• _LIST OF TASKS_:
1. Print the part of the Annunciation text starting with "On March 25" and going on through "Blessed Virgin Mary.".
2. In the Annunciation text, what does the red cloth the Virgin Mary weaves in the mosaic signify?

On March 25 each year, the Church pauses during Lent to solemnly celebrate the Feast of the Annunciation which falls exactly nine months before Christmas. In any case, this joyful interval cannot be considered as an interruption of our Lenten journey because all the mysteries of the life of Jesus are connected to each other. The work of Redemption, which will culminate in the unfathomable episode of the Passion, Death and Resurrection of the Son of God, began at the moment of his Incarnation in the womb of the Blessed Virgin Mary.
In a special way, in this year dedicated to Saint Joseph, we want to meditate on the great gift of the Incarnation from God the Father through the pure gaze of the Queen and Mother of Christians and the chaste eyes of the faithful foster father of Jesus, St Joseph.
If we look closely at the fifth century mosaics in the Papal basilica of St Mary Majors, located in the triumphal arch is the mosaic of the Annunciation of the Angel to the Virgin Mary and the Annunciation of the Angel to St. Joseph. In front of the altar, looking up to the left, we see the Holy Mother of God at the moment when the angel Gabriel gives her the great announcement that the much-awaited Messiah would finally arrive and that her holy womb will become the Tabernacle of the Infant Saviour. The Virgin Mary gave everything she could to generate the humanity of the One who freed us from eternal death and broke the chains of Original Sin inherited from our forefathers. This is represented visually on the mosaic by the Virgin Mary weaving a red cloth which is a sign of Christ's humanity and of his redeeming blood. Following Mary’s, "yes", our whole life has changed forever. As Saint John Paul II says, "the Eternal enters time, the Whole lies hidden in the part, God takes on a human face." (Fides et Ratio, 12).
From Eternity, the Holy Trinity arranged every detail for the coming of the Saviour by preparing a mother and a father for Him: the Immaculate Virgin and Saint Joseph, a silent and hidden man, who, after Mary, is the most important figure in this inscrutable event. The chaste and holy union of Mary and Joseph was the nest of pure love prepared by God to receive his divine Son. This was humanity's first Christian marriage from which we too benefit. In fact, as God's children, we were generated in Christ’s offering on the Cross which passes through the offering of his Mother. Also, as part of the Church, we are entrusted to the patronage of the glorious patriarch Saint Joseph. The great doctor of the Church, Saint Ephrem, said that, "he who is the Son of God is also called the son of David and the son of Joseph". These words admirably underline the greatness of this saint who received the greatest of all honours to guard, educate and protect the long-awaited Messiah who is, " a light for revelation to the Gentiles, and glory for [the] people Israel" (Lk 2: 32).
Just as Jesus gave us Mary as our Mother, in the same way, we are also under the protection of that holy man whom God made the Foster father of his Son. Therefore, Joseph's, "yes", like that of the Virgin Mary, went far beyond the glorious moment of the beginning of Jesus' earthly life. Saint Joseph’s courage made him, after the Virgin Mary, the greatest example of fidelity and abandonment to God and therefore worthy of the trusting recourse of all Christians.
On this joyful and solemn day, we resort to the intercession of Mary Most Holy and Saint Joseph to obtain the grace of a renewed journey of faith and perseverance, especially in this year marked by the plague of the pandemic.
Most Holy Mary, Mother of God, pray for us. Saint Joseph, Foster father of Jesus, pray for us.

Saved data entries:
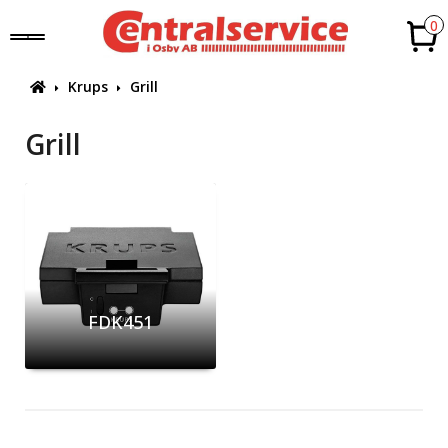
0
Krups
Grill
Grill
FDK451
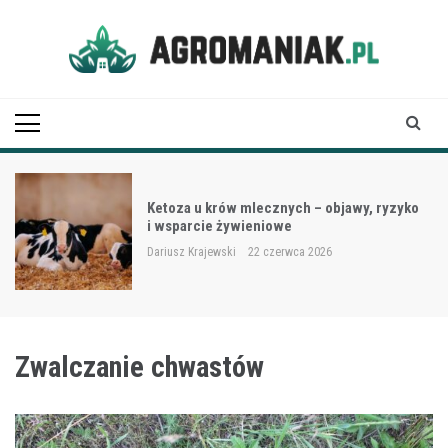
Skip
to
content
Agro Maniak
Ketoza u krów mlecznych – objawy, ryzyko
i wsparcie żywieniowe
Dariusz Krajewski
22 czerwca 2026
Zwalczanie chwastów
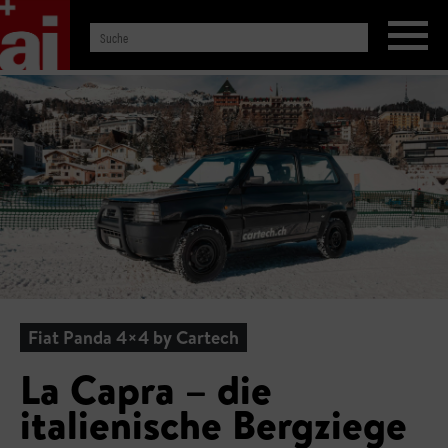
Fiat Panda 4×4 by Cartech
La Capra – die
italienische Bergziege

• _RESULTS OF THE TASKS_:
1.
On March 25 each year, the Church pauses during Lent to solemnly celebrate the Feast of the Annunciation which falls exactly nine months before Christmas. In any case, this joyful interval cannot be considered as an interruption of our Lenten journey because all the mysteries of the life of Jesus are connected to each other. The work of Redemption, which will culminate in the unfathomable episode of the Passion, Death and Resurrection of the Son of God, began at the moment of his Incarnation in the womb of the Blessed Virgin Mary.

2. It is a sign of Christ's humanity and of his redeeming blood.